The Public Health Officer of Santa Clara County has again requested that we make a number of temporary adaptations to our celebrations of the Eucharist, so as to foster the health of our worshipping communities and also of the wider community.  Given the anticipated increase of the flu throughout the Diocese in upcoming weeks, I ask that these adaptations be implemented by next weekend, December 2/3.

  1. For the duration of the flu/cold/virus season, Holy Communion will not be shared under the form of Consecrated Wine. Concelebrating priests and assisting deacons are to receive the Precious Blood by means of intinction.  Provision should be made for those parishioners who rely upon receiving Holy Communion under the Sacred Species of consecrated wine because of Celiac Disease or other conditions that do not tolerate the ingestion of a consecrated host.
  2. For the duration of the flu/cold/virus season, Holy Communion will be distributed only into the hands of communicants; during this time, Holy Communion will not be distributed on the tongue. Should a communicant be unwilling to follow this directive, that person is to receive Holy Communion after everyone else has done so.
  3. For the duration of the flu/cold/virus season, people should refrain from holding hands during the recitation or singing of the Lord’s Prayer.
  4. For the duration of the flu/cold/virus season, the Sign of Peace should be adapted so as to allow for a greeting that does not require shaking hands or touching.
  5. For the duration of the flu/cold/virus season, all who administer Holy Communion are to wash their hands with an alcohol-based anti-bacterial solution, such as Purell, before and after they administer the Sacrament. This precaution also extends to those who minister to the homebound.
  6. These adaptations are to remain in effect throughout the Diocese until conditions allow me to rescind them.

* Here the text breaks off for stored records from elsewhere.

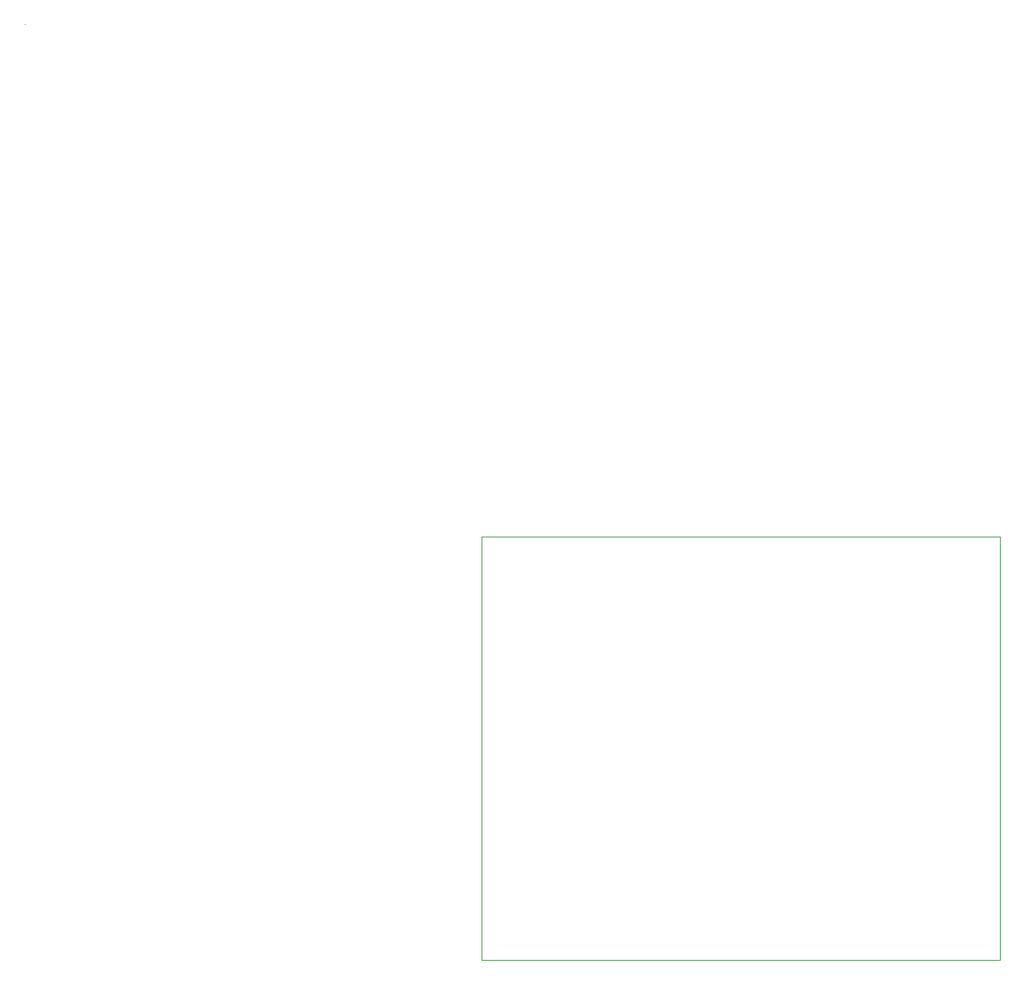
<source format=gbr>
%TF.GenerationSoftware,KiCad,Pcbnew,(6.99.0-3325-gcb6b2da55f)*%
%TF.CreationDate,2023-05-02T13:50:11+02:00*%
%TF.ProjectId,ac-control,61632d63-6f6e-4747-926f-6c2e6b696361,V1.0.0*%
%TF.SameCoordinates,Original*%
%TF.FileFunction,Profile,NP*%
%FSLAX46Y46*%
G04 Gerber Fmt 4.6, Leading zero omitted, Abs format (unit mm)*
G04 Created by KiCad (PCBNEW (6.99.0-3325-gcb6b2da55f)) date 2023-05-02 13:50:11*
%MOMM*%
%LPD*%
G01*
G04 APERTURE LIST*
%TA.AperFunction,Profile*%
%ADD10C,0.050000*%
%TD*%
G04 APERTURE END LIST*
D10*
X40974600Y-25554600D02*
X41000000Y-25554600D01*
X41000000Y-25554600D02*
X41000000Y-25580000D01*
X41000000Y-25580000D02*
X40974600Y-25580000D01*
X40974600Y-25580000D02*
X40974600Y-25554600D01*
X92475000Y-83425000D02*
X150875000Y-83425000D01*
X150875000Y-83425000D02*
X150875000Y-131200000D01*
X150875000Y-131200000D02*
X92475000Y-131200000D01*
X92475000Y-131200000D02*
X92475000Y-83425000D01*
M02*

</source>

When you explain these adapted procedures to your people, please remind them that the obligation to participate in Sunday Mass does not hold for those who are seriously ill, and that it would be a mark of Christian charity for anyone who has fever, cough or other such symptoms to remain at home.  Please refer to the article, “Liturgy, Cold, and the Flu: Common Sense Practices,” which has previously been circulated throughout the Diocese.

Thank you for your immediate attention to these matters and for undertaking the catechesis that will be necessary to introduce these adaptations to your parishes and other communities by the weekend of December 2/3, our celebration of the First Sunday of Advent.